(TASK) Extract every line below that contains the string "offsetDistance". Case counts, so include only lines with that string in the same case.

(Stored records)
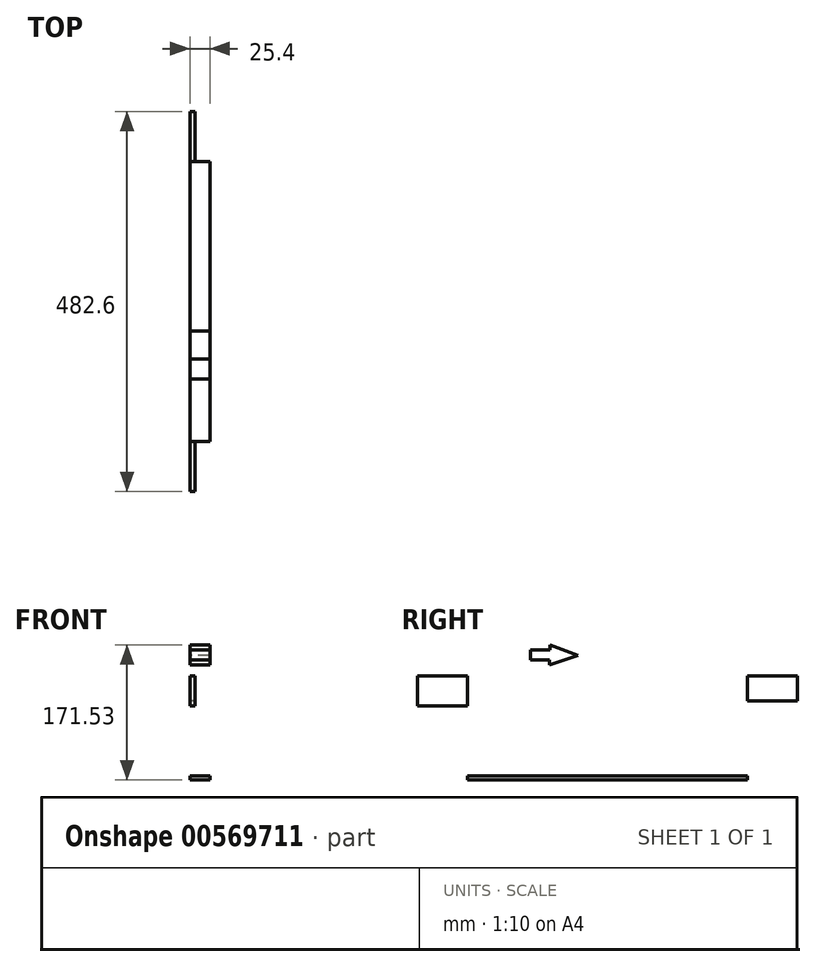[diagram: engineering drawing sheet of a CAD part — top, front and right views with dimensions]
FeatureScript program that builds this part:
annotation { "Feature Type Name" : "Feature", "Feature Type Description" : "" }
export const myFeature = defineFeature(function(context is Context, id is Id, definition is map)
    precondition{}
    {
        {
            var Q0;
            Q0=qCreatedBy(makeId("Right.planeOp"),FACE);
            var sketch = newSketch(context, id + "F0", { "sketchPlane" : qUnion([Q0])});
            skLineSegment(sketch, "E0.bottom", {"start": v(-107.28, -57.57) * mm, "end": v(248.32, -57.57) * mm});
            skLineSegment(sketch, "E0.top", {"start": v(-107.28, -62.65) * mm, "end": v(248.32, -62.65) * mm});
            skLineSegment(sketch, "E0.left", {"start": v(-107.28, -57.57) * mm, "end": v(-107.28, -62.65) * mm});
            skLineSegment(sketch, "E0.right", {"start": v(248.32, -57.57) * mm, "end": v(248.32, -62.65) * mm});
            skLineSegment(sketch, "E1.bottom", {"start": v(-107.28, -57.57) * mm, "end": v(-100.93, -57.57) * mm});
            skLineSegment(sketch, "E1.top", {"start": v(-107.28, 69.43) * mm, "end": v(-100.93, 69.43) * mm});
            skLineSegment(sketch, "E1.left", {"start": v(-107.28, -57.57) * mm, "end": v(-107.28, 69.43) * mm});
            skLineSegment(sketch, "E1.right", {"start": v(-100.93, -57.57) * mm, "end": v(-100.93, 69.43) * mm});
            skLineSegment(sketch, "E2.bottom", {"start": v(248.32, -57.57) * mm, "end": v(241.97, -57.57) * mm});
            skLineSegment(sketch, "E2.top", {"start": v(248.32, 69.43) * mm, "end": v(241.97, 69.43) * mm});
            skLineSegment(sketch, "E2.left", {"start": v(248.32, -57.57) * mm, "end": v(248.32, 69.43) * mm});
            skLineSegment(sketch, "E2.right", {"start": v(241.97, -57.57) * mm, "end": v(241.97, 69.43) * mm});
            skLineSegment(sketch, "E3.bottom", {"start": v(248.32, 69.43) * mm, "end": v(311.82, 69.43) * mm});
            skLineSegment(sketch, "E3.top", {"start": v(248.32, 37.83) * mm, "end": v(311.82, 37.83) * mm});
            skLineSegment(sketch, "E3.left", {"start": v(248.32, 69.43) * mm, "end": v(248.32, 37.83) * mm});
            skLineSegment(sketch, "E3.right", {"start": v(311.82, 69.43) * mm, "end": v(311.82, 37.83) * mm});
            skLineSegment(sketch, "E4.bottom", {"start": v(-107.28, 69.43) * mm, "end": v(-170.78, 69.43) * mm});
            skLineSegment(sketch, "E4.top", {"start": v(-107.28, 31.33) * mm, "end": v(-170.78, 31.33) * mm});
            skLineSegment(sketch, "E4.left", {"start": v(-107.28, 69.43) * mm, "end": v(-107.28, 31.33) * mm});
            skLineSegment(sketch, "E4.right", {"start": v(-170.78, 69.43) * mm, "end": v(-170.78, 31.33) * mm});
            skLineSegment(sketch, "E5", {"start": v(-2.65, 108.88) * mm, "end": v(33.1, 95.66) * mm});
            skLineSegment(sketch, "E6", {"start": v(33.1, 95.66) * mm, "end": v(-3, 83.48) * mm});
            skLineSegment(sketch, "E7", {"start": v(-3, 83.48) * mm, "end": v(-3, 89.83) * mm});
            skLineSegment(sketch, "E8", {"start": v(-3, 89.83) * mm, "end": v(-27.62, 89.83) * mm});
            skLineSegment(sketch, "E9", {"start": v(-27.62, 89.83) * mm, "end": v(-27.62, 102.53) * mm});
            skLineSegment(sketch, "E10", {"start": v(-27.62, 102.53) * mm, "end": v(-2.65, 102.53) * mm});
            skLineSegment(sketch, "E11", {"start": v(-2.65, 102.53) * mm, "end": v(-2.65, 108.88) * mm});
            skSolve(sketch);
        }
        {
            var Q0;
            Q0=makeQuery(id+"F0.imprint","IMPRINT",FACE,{"disambiguationData":[TD([[makeQuery(id+"F0.imprint","IMPRINT",EDGE,{"derivedFrom":sQuery(id+"F0.wireOp",EDGE,"E2.bottom")}),-1.0]])]});
            var Q1;
            Q1=makeQuery(id+"F0.imprint","IMPRINT",FACE,{"disambiguationData":[TD([[makeQuery(id+"F0.imprint","IMPRINT",EDGE,{"derivedFrom":sQuery(id+"F0.wireOp",EDGE,"E0.bottom")}),-1.0]])]});
            var Q2;
            Q2=makeQuery(id+"F0.imprint","IMPRINT",FACE,{"disambiguationData":[TD([[makeQuery(id+"F0.imprint","IMPRINT",EDGE,{"derivedFrom":sQuery(id+"F0.wireOp",EDGE,"E1.bottom")}),1.0]])]});
            extrude(context, id + "F1", {"entities" : qUnion([Q0, Q1, Q2]), "depth" : 25.4 * mm, "offsetDistance" : 25.4 * mm});
        }
        {
            var Q0;
            Q0=makeQuery(id+"F0.imprint","IMPRINT",FACE,{"disambiguationData":[TD([[makeQuery(id+"F0.imprint","IMPRINT",EDGE,{"derivedFrom":sQuery(id+"F0.wireOp",EDGE,"E3.bottom")}),-1.0]])]});
            extrude(context, id + "F2", {"entities" : qUnion([Q0]), "depth" : 6.35 * mm, "offsetDistance" : 25.4 * mm});
        }
        {
            var Q0;
            Q0=makeQuery(id+"F0.imprint","IMPRINT",FACE,{"disambiguationData":[TD([[makeQuery(id+"F0.imprint","IMPRINT",EDGE,{"derivedFrom":sQuery(id+"F0.wireOp",EDGE,"E4.bottom")}),1.0]])]});
            extrude(context, id + "F3", {"entities" : qUnion([Q0]), "depth" : 6.35 * mm, "offsetDistance" : 25.4 * mm});
        }
        {
            var Q0;
            Q0=makeQuery(id+"F0.imprint","IMPRINT",FACE,{"disambiguationData":[TD([[makeQuery(id+"F0.imprint","IMPRINT",EDGE,{"derivedFrom":sQuery(id+"F0.wireOp",EDGE,"E5")}),-1.0]])]});
            extrude(context, id + "F4", {"entities" : qUnion([Q0]), "depth" : 25.4 * mm, "offsetDistance" : 25.4 * mm});
        }
    });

(ANSWER TO THIS EXERCISE)
            extrude(context, id + "F1", {"entities" : qUnion([Q0, Q1, Q2]), "depth" : 25.4 * mm, "offsetDistance" : 25.4 * mm});
            extrude(context, id + "F2", {"entities" : qUnion([Q0]), "depth" : 6.35 * mm, "offsetDistance" : 25.4 * mm});
            extrude(context, id + "F3", {"entities" : qUnion([Q0]), "depth" : 6.35 * mm, "offsetDistance" : 25.4 * mm});
            extrude(context, id + "F4", {"entities" : qUnion([Q0]), "depth" : 25.4 * mm, "offsetDistance" : 25.4 * mm});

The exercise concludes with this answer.